If, for example, the Court later determines probable cause existed for Official Oppression but not Harassment, yet Plaintiff was prosecuted for both charges, then a malicious prosecution claim would lie with respect to Harassment. But, a false arrest claim would not lie because there was probable cause to arrest for at least one charge. See Johnson, 477 F.3d at 84.
Therefore, going forward, any dispositive motions and supporting briefs Defendants may file should address the issues of (1) whether probable cause existed for any offense in both Criminal Charges to defend against Plaintiff's false arrest claim and (2) whether probable cause existed for each offense in both Criminal Charges to defend against Plaintiff's malicious prosecution claim.
In summary, the Court determines that Count I, which asserts claims for violations of Plaintiff's Fourth Amendment rights, includes claims for false arrest and malicious prosecution, but not false imprisonment. The Court also concludes that Plaintiff is asserting his false arrest and malicious prosecution claims with respect to both Criminal Complaints.

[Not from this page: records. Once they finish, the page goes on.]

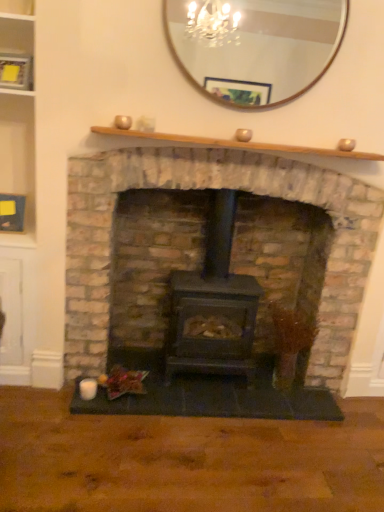
Question: Is point (195, 71) closer or farther from the camera than point (336, 260)?

Choices:
 (A) closer
 (B) farther

Answer: (A)

Question: Is wooden mirror at upper center spatially inside matte black wood stove at center, or outside of it?

Choices:
 (A) outside
 (B) inside

Answer: (A)

Question: Which of these objects is positioned closest to the wooden shelf at upper center?

Choices:
 (A) black matte wood burning stove at center
 (B) wooden mirror at upper center
 (C) matte black wood stove at center

Answer: (C)

Question: Which of these objects is positioned closest to the black matte wood burning stove at center?

Choices:
 (A) wooden shelf at upper center
 (B) wooden mirror at upper center
 (C) matte black wood stove at center

Answer: (C)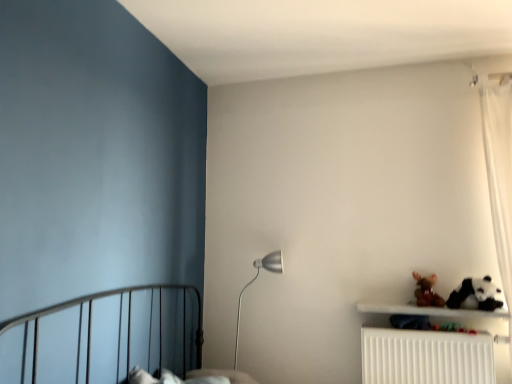
Question: Is point (462, 379) positioned closer to the camera than point (479, 299)?

Choices:
 (A) closer
 (B) farther

Answer: (A)

Question: Based on their positions, is white plastic radiator at lower right located to the left or right of white plush panda at lower right?

Choices:
 (A) right
 (B) left

Answer: (B)

Question: Which is nearer to the brown plush toy at upper right?

Choices:
 (A) white plastic radiator at lower right
 (B) silver metallic floor lamp at center
 (C) white plush panda at lower right

Answer: (C)

Question: Which object is positioned closest to the white plastic radiator at lower right?

Choices:
 (A) silver metallic floor lamp at center
 (B) white plush panda at lower right
 (C) brown plush toy at upper right

Answer: (C)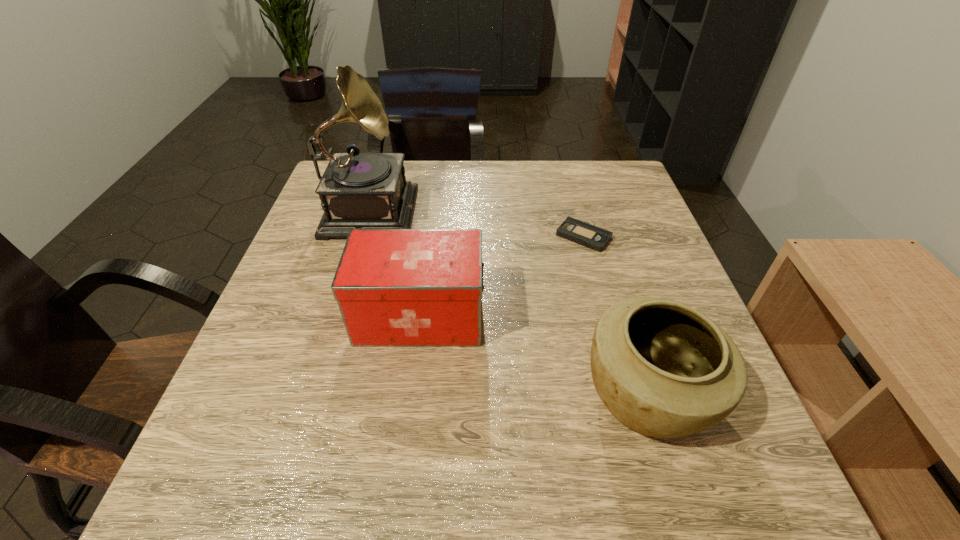
You are a GUI agent. You are given a task and a screenshot of the screen. Output one action in this format:
    pyautogui.click(x=<x>, y=<y>)
    Task: Click on the free spot that satisfies the following two spatial constraints: 1. on the horn of the pottery; 2. on the right side of the record player
    The image size is (960, 540).
    Given the screenshot: What is the action you would take?
    pyautogui.click(x=312, y=395)

This screenshot has width=960, height=540. Identify the location of free spot that satisfies the following two spatial constraints: 1. on the back side of the pottery; 2. on the handle side of the first-aid kit. (623, 316).

Image resolution: width=960 pixels, height=540 pixels. I want to click on vacant region that satisfies the following two spatial constraints: 1. on the horn of the record player; 2. on the back side of the pottery, so click(x=312, y=395).

At what (x,y) coordinates should I click in order to perform the action: click on free spot that satisfies the following two spatial constraints: 1. on the horn of the tallest object; 2. on the right side of the pottery. Please return your answer as a coordinate pair (x, y). Looking at the image, I should click on 312,395.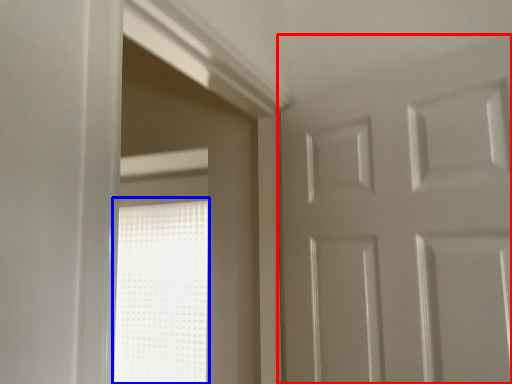
Question: Which of the following is the farthest to the observer, door (highlighted by a red box) or window (highlighted by a blue box)?

Choices:
 (A) door
 (B) window

Answer: (B)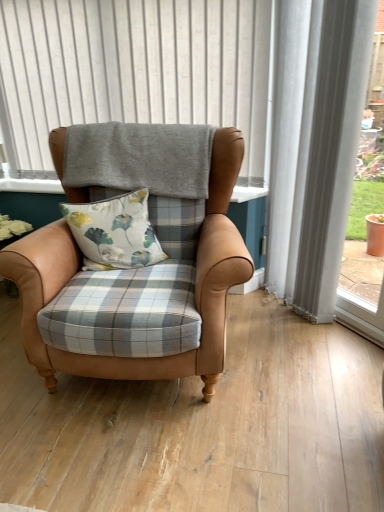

b Defendant Zirpoli's Motion to Dismiss
Defendant Zirpoli did not file any objections to Judge Mannion's R&R and as such, the Court need only review the R&R for plain error or manifest injustice. Nearly all of Defendant Schuster's arguments would apply to Defendant Zirpoli, so without repeating itself, the Court will dismiss Plaintiff's Fourteenth Amendment claim but keep Plaintiff's Fourth Amendment claim against Defendant Zirpoli alive consistent with its analysis of Plaintiff's claim against Defendant Schuster.
V. Conclusion
For the foregoing reasons, the Court will overrule Defendant Schuster's Objections, adopt Judge Mannion's R&R, and grant in part and deny in part Defendants' Motions to Dismiss. Plaintiff's Fourteenth Amendment substantive and procedural due process claim will be dismissed, but Plaintiff's Fourth Amendment claim for false arrest and malicious prosecution survives. To the extent he is asserting a § 1983 conspiracy claim, Plaintiff's claim is dismissed without prejudice with leave granted to amend his complaint. A separate Order follows.